Even though Canada is a natural resource dependent economy and its economy should be subject to considerable shocks as commodity prices oscillate as they have in this business cycle, the BOC's CPIx rate has really only been outside this two-percentage-point band once since in late-2002 (that was in late-2002). There is no evidence here that having a broad target obstructs monetary policy in any way. It seems a far better way to do things than the way policy targeting has been done in the U.S. and EMU.

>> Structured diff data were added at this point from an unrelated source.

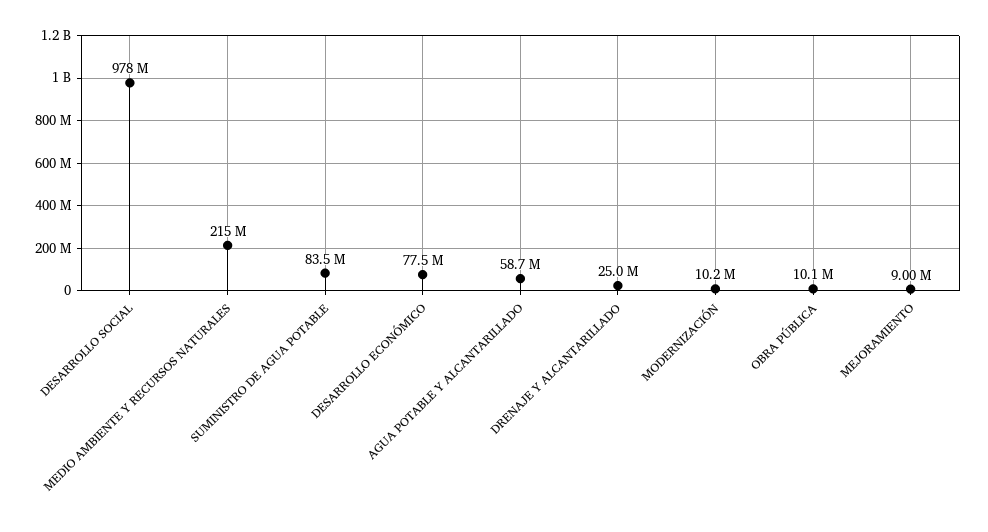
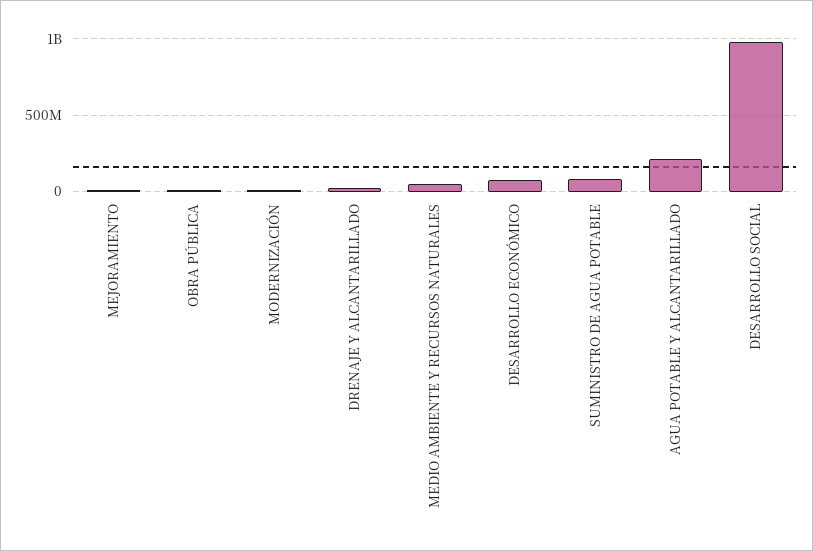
  {
    "DESARROLLO SOCIAL": 978000000,
-   "MEDIO AMBIENTE Y RECURSOS NATURALES": 215000000,
+   "MEDIO AMBIENTE Y RECURSOS NATURALES": 50000000,
    "SUMINISTRO DE AGUA POTABLE": 83500000,
    "DESARROLLO ECONÓMICO": 77500000,
-   "AGUA POTABLE Y ALCANTARILLADO": 58700000,
+   "AGUA POTABLE Y ALCANTARILLADO": 200000000,
    "DRENAJE Y ALCANTARILLADO": 25000000,
    "MODERNIZACIÓN": 10200000,
    "OBRA PÚBLICA": 10100000,
    "MEJORAMIENTO": 9000000
  }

Having said that, there is nothing in the adoption of such a technique that would guarantee that inflation would stay in that band. However, the point is that, with inflation still well below 2% if it were at 1% or close to it the central bank could argue that it was making its progress- sort of like being in the first cut just off the fairway- not quite in the rough. The existence of the CPIx, especially constructed for this purpose, has been to help reduce volatility. This is far better than to have Janet Yellen simply wave her arms about how the inflation gauge is distorted because of rising or falling oil prices. It also has been really helpful since using the CPIx has eliminated 8 of 9 episodes of inflation being outside the preferred range for Canada. That is a great filter. The filter not only enhances the central bank credibility but it calms markets and increases the notion that the central bank knows what it is doing and has control as well. Maybe the Fed and ECB should consider broadening their objectives and recalibrating an intermediate inflation gauge with enhanced stability properties. It seems to be working up north.